Depuis plusieurs mois, les partenaires sociaux et l'Etat se renvoient la balle sur la question des chômeurs en fin de droits. D'un côté, le patronat affirme que cela relève "de la compétence exclusive du gouvernement".

De l'autre, le secrétaire d'Etat à l'emploi Laurent Wauquiez soutient qu'il s'agit de la responsabilité des partenaires sociaux.

La question est d'autant plus sensible que les déficits publics atteignent des records et que le nombre de chômeurs en fin de droits devrait atteindre un million en 2010 après 850.000 en 2009 selon des données de Pôle emploi sans compter le nombre d'entrées en Allocation spécifique de solidarité (ASS) qui devrait grimper à 170.000 en 2010 (149.000 en 2009). Cette allocation représente environ 450 euros versés par l'Etat sous condition de ressources du ménage.

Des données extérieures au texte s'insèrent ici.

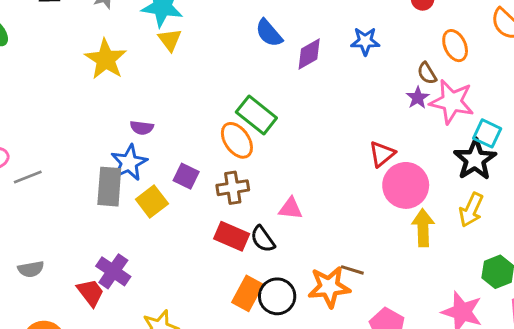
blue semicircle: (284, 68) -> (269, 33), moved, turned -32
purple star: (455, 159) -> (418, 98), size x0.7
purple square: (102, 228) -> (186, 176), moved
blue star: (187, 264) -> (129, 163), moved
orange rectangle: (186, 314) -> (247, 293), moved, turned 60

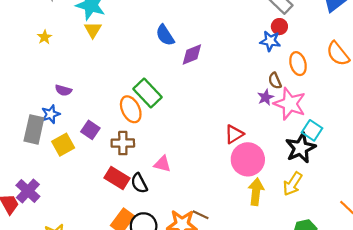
blue star: (365, 41) -> (270, 41), moved
yellow star: (106, 59) -> (44, 37), size x0.5
blue star: (129, 163) -> (51, 114), size x0.7

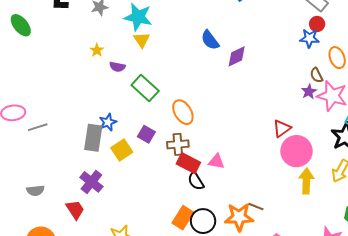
purple semicircle: (63, 90) -> (117, 67), moved
green rectangle: (147, 93) -> (145, 88), moved
red rectangle: (117, 178) -> (188, 163), moved
purple cross: (28, 191) -> (91, 182), moved

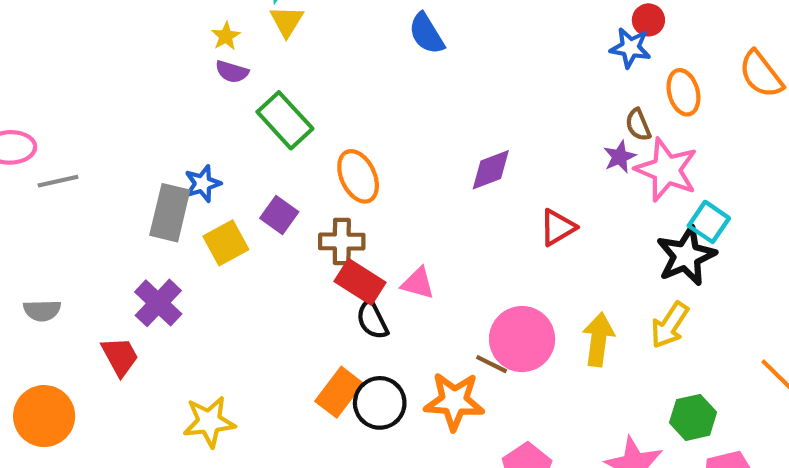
yellow star: (97, 50) -> (226, 36), moved
purple diamond: (237, 56) -> (491, 170), moved
pink circle: (297, 151) -> (522, 339), moved
brown line: (256, 207) -> (492, 364), moved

Interrogée mardi lors de sa conférence de presse mensuelle sur ce que le Medef compte faire pour ces chômeurs, Laurence Parisot a déclaré : "C'est au gouvernement de prendre ses responsabilités sur ce sujet et de formuler une position".

Des mesures "d'urgence"
Du côté de la CFDT, on craint la diversion et on en appelle aussi à l'Etat. "On n'est pas sorti de la crise, il ne faut pas la zapper", "Attention à la diversion !" a déclaré son secrétaire général, François Chérèque. "Les retraites ne peut pas être le train qui cache le train de la crise" a-t-il ajouté.

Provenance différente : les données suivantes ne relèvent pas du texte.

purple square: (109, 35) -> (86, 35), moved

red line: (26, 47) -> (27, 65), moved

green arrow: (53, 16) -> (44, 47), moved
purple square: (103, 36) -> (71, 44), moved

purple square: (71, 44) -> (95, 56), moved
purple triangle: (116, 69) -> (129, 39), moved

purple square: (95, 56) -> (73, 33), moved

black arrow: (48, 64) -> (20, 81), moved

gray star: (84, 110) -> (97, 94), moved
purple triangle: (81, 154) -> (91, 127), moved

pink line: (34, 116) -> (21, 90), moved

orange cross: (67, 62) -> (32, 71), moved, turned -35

Lors du sommet du 15 février à l'Elysée, la CFDT insistera sur les "réponses d'urgences" qui soutiennent la société et l'économie françaises. Pour les chômeurs en fin de droits, il faut, selon M. Chérèque, élargir les aides et assouplir l'entrée dans l'allocation de solidarité spécifique, à laquelle la majorité n'aura pas droit.

Il faut aussi leur ouvrir l'accès à une mutuelle, dans les mêmes conditions que les allocataires du revenu de solidarité active (RSA), et reconduire le dispositif d'allocation équivalence retraite pour les travailleurs les plus âgés.

Pour les ménages modestes, le numéro de la CFDT plaide également pour la poursuite des aides décidées l'an dernier : suppression d'une partie de l'impôt sur le revenu, prime aux chômeurs non indemnisés et distribution de chèques service.